• **Problems and tasks**
1) Reproduce the farm memoir word for word, starting at "alarm-clockAs every dairy" and stopping after "kitchen for breakfast.".
2) Write a continuation of the farm memoir that picks up after its final sentence.

• **Extract provided**
-------
Slightly shocked by his request, I found a stray can of beer in the refrigerator. I poured half a juice glass for him, and I believe I drank the rest. What sticks out in my mind is that half of a juice glass of beer that my Dad had. And that was it, that was all he had, for the entire summer.

I haven’t baled hay in 30 years, but I do drink beer. And on a hot July day, I just might raise half a juice glass of beer to my Dad.

Laura Sternweis

The Third Call

alarm-clockAs every dairy farm kid knows, cows have to be milked at least twice a day.* That means morning and night, and when I was growing up, the morning milking required being in the barn by 6:30 a.m. We lived in an old two-story farmhouse and all the kids slept upstairs. Mom and Dad’s bedroom was on the main floor. Dad’s alarm would go off around 6 a.m. He’d get up, get dressed, and start water boiling for coffee. Next he’d come to the foot of the stairs and give the first call: “Laura, Russell, Nancy, Neil — get up!” Then he’d head back to the kitchen for breakfast.

Sometimes that first call produced the desired results and all four of us would come on down. If the results were less than 100 percent, and often they were, Dad would come back for the second call: “Time to get up!” The second call would bring down the stragglers most of the time. But when two calls weren’t enough, Dad would come back one more time. When he had to make the third call, it was not pleasant: “Get your ass down here!” And we did.
-------
• **Provided material**
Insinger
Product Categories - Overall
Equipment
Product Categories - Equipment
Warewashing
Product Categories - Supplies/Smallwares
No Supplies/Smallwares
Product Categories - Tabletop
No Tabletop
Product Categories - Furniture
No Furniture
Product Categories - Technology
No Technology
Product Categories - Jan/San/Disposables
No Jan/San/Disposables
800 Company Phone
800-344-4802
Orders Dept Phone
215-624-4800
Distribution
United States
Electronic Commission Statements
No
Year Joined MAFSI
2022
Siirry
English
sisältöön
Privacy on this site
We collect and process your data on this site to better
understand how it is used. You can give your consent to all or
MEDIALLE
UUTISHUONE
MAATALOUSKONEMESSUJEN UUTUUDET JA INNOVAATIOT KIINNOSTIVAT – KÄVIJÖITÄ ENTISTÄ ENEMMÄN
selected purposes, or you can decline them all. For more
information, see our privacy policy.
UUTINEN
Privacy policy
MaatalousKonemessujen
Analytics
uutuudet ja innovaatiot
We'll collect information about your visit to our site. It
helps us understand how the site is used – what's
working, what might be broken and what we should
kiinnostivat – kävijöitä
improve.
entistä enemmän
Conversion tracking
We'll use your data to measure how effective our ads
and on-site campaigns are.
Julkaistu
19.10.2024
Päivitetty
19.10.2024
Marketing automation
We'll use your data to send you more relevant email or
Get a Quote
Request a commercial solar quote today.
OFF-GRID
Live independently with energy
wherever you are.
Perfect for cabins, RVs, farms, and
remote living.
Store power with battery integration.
-------
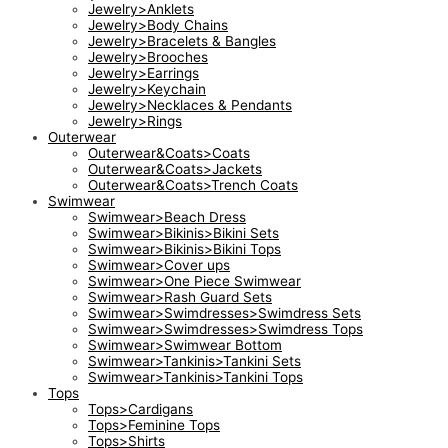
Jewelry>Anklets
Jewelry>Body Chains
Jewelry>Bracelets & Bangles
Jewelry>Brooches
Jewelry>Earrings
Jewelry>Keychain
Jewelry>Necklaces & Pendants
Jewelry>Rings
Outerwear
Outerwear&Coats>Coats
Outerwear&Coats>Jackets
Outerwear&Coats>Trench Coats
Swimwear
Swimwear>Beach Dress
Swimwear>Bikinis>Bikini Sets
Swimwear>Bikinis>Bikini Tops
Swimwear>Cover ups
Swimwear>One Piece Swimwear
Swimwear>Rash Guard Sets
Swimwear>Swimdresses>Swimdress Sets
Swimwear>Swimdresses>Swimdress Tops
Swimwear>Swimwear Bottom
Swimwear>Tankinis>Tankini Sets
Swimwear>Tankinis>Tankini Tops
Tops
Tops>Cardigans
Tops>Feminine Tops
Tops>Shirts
-------
• **Answers to the tasks**
1)
alarm-clockAs every dairy farm kid knows, cows have to be milked at least twice a day.* That means morning and night, and when I was growing up, the morning milking required being in the barn by 6:30 a.m. We lived in an old two-story farmhouse and all the kids slept upstairs. Mom and Dad’s bedroom was on the main floor. Dad’s alarm would go off around 6 a.m. He’d get up, get dressed, and start water boiling for coffee. Next he’d come to the foot of the stairs and give the first call: “Laura, Russell, Nancy, Neil — get up!” Then he’d head back to the kitchen for breakfast.

2)
I can’t speak for my brothers and sister, but I never really got in trouble for needing the third call. However, I knew I’d disappointed my father. I knew I hadn’t held up my end of the farm family bargain. I’d also shortchanged myself. By the time I got downstairs, Dad already had finished his breakfast and left for the barn. I missed that early morning kitchen time with him. And time with my Dad I did not want to miss.

Laura Sternweis

*Some dairy farms have switched to three-times-a-day milking.

To a Farmer and His Assistant

mom-dadWhen I wrote my mother’s obituary in March 2004, I didn’t know I’d be writing my father’s a year and two weeks later. Marguerite L. “Marge” Sternweis, 73, died on Sunday, March 14, 2004, after a two-year battle with cancer. Donald J. Sternweis, 75, died March 30, 2005, from many causes, but all linked to Parkinson’s disease.

They were born in 1930, Don in March and Marge in July. They grew up on dairy farms barely five miles from each other, but first met at a dance hall when they were 17. She graduated from Spencer High School in 1948 and then worked at the Sexton Drug Store in Marshfield. He graduated from Marshfield High School in 1947 and the University of Wisconsin-Madison Farm Short Course in 1948. He worked briefly for Hub City Foods before joining his father on the farm.

At age 20 they married and began farming with Grandpa and Grandma, taking over the operation in 1956. Mom wanted a big family and she got her wish. She and Dad had seven kids with a 17-year spread from oldest to youngest. I’m the one in the middle.

Dad was the farmer, but Mom helped with everything from milking cows to driving tractors, as well as preparing meals not only for her family, but also for a large assortment of hired men over the years. She always said she wasn’t a “farmwife,” because she wasn’t married to the farm. She called herself a “farmer’s assistant.”

In 1989 they moved into a new house they built just down the road from the old farmhouse. Dad didn’t really retire; instead, farming became his “hobby” and he continued to be involved in the farm with my brothers for several more years.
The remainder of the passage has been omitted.